Balanced design (1000 of each type): If I toss one coin 1000 times and get 1000 Heads, and I toss another
coin 1000 times and get 1 Head, then I am comfortable concluding
that the two coins behave differently. The Minitab output from a two-by-two table is as shown below: Both the
chi-squared and Fisher tests show a tiny P-value $< 0.05.$ (In Minitab,
P-values are rounded to three places, so 0.000
means a value less than $0.0005.)$
Test and CI for Two Proportions
Sample X N Sample p
1 1 1000 0.001000
2 1000 1000 1.000000
Difference = p (1) - p (2)
Estimate for difference: -0.999
95% CI for difference: (-1, -0.997041)
Test for difference = 0 (vs ≠ 0):
Z = -44.68 P-Value = 0.000
* NOTE * The normal approximation may be inaccurate for small samples.
Fisher’s exact test: P-Value = 0.000
Formally, your gene data in Sand and Water follow the same statistical analysis. But for me, the strength of evidence is not the same: Finding a gene is technically harder than seeing whether a coin shows H or T.
I would want to be sure that the gene ID procedure works exactly the same for
wet and relatively dry specimens. Also, that sampling methods for specimens in sand and water are equivalent.
Unbalanced design (one vs. 1000): Also, it isn't clear from the table how many Sand specimens there are.
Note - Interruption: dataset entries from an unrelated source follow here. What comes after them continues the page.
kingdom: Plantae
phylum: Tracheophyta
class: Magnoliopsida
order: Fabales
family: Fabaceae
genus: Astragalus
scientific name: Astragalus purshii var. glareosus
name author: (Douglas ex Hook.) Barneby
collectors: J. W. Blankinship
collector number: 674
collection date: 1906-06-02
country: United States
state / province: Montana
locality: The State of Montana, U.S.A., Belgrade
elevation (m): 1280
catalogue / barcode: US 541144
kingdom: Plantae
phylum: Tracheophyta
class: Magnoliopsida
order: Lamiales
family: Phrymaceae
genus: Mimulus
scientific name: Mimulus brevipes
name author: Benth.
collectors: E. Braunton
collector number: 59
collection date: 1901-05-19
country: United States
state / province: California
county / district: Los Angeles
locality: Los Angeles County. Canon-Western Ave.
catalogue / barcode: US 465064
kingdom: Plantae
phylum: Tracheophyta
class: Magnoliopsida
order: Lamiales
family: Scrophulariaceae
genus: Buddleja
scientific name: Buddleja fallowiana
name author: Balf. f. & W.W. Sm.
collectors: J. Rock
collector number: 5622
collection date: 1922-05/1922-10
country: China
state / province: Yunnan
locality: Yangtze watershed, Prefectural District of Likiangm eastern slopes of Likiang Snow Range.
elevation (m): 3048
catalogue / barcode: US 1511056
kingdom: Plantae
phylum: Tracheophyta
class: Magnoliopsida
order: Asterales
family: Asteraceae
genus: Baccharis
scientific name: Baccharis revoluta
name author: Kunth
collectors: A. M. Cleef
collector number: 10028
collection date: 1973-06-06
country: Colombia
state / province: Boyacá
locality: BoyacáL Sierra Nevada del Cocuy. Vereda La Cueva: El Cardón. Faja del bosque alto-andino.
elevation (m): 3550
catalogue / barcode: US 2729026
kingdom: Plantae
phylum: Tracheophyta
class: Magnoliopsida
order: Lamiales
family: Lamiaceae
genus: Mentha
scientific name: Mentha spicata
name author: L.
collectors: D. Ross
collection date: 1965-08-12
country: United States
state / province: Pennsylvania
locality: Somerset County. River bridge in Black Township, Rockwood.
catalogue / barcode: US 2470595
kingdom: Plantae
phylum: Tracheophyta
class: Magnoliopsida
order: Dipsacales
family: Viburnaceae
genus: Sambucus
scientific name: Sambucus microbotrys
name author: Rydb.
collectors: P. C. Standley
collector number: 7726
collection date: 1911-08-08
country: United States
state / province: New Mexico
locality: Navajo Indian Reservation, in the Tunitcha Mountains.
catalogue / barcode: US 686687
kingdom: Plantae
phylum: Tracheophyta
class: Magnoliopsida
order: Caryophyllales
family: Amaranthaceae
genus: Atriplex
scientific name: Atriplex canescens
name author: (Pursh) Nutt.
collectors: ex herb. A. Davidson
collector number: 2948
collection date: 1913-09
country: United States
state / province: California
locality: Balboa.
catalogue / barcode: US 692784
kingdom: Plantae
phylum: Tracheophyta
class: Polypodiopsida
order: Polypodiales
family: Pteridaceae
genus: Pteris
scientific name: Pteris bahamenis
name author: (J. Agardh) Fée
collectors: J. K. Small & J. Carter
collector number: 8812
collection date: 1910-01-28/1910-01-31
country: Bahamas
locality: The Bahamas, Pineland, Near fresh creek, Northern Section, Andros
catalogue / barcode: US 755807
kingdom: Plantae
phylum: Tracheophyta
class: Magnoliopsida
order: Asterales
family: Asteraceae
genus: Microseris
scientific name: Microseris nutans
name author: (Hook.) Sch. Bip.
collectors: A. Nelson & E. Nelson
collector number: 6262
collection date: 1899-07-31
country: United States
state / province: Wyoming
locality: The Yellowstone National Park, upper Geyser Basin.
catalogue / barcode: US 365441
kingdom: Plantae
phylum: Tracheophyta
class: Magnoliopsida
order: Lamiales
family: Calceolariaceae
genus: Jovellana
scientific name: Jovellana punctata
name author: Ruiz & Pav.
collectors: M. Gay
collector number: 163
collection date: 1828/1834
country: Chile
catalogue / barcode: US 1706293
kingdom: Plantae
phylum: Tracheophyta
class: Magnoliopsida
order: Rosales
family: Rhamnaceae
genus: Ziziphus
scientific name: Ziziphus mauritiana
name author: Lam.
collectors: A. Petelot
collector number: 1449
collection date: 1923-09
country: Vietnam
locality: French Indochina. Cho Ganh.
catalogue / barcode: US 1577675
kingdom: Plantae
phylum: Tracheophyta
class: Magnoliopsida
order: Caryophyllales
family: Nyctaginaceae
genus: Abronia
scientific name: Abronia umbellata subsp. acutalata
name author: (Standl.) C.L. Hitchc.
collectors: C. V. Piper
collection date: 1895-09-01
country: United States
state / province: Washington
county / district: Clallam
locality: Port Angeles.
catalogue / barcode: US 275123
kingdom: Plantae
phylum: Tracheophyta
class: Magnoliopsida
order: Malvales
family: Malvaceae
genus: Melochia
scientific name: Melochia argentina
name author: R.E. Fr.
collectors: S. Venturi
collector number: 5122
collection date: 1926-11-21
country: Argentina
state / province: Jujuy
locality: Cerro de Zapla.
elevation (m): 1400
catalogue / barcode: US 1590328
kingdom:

If it's one in Sand and 1000 in Water (as your last sentence suggests), then neither test shows significance: The chi-squared test can't be completed (because the sample size in Sand is too small) and Fisher's test shows P-value $1.$
Test and CI for Two Proportions
Sample X N Sample p
1 1 1 1.000000
2 1000 1000 1.000000
Difference = p (1) - p (2)
Estimate for difference: 0
95% CI for difference: (*, *)
Test for difference = 0 (vs ≠ 0):
Z = * P-Value = *
* NOTE * The normal approximation may be inaccurate for small samples.
Fisher’s exact test: P-Value = 1.000
Often, one rejects the null hypothesis that the proportions are equal with a P-value below 5%. However, a P-value near 1 often indicates
that the model is wrong or that the data were not collected as described.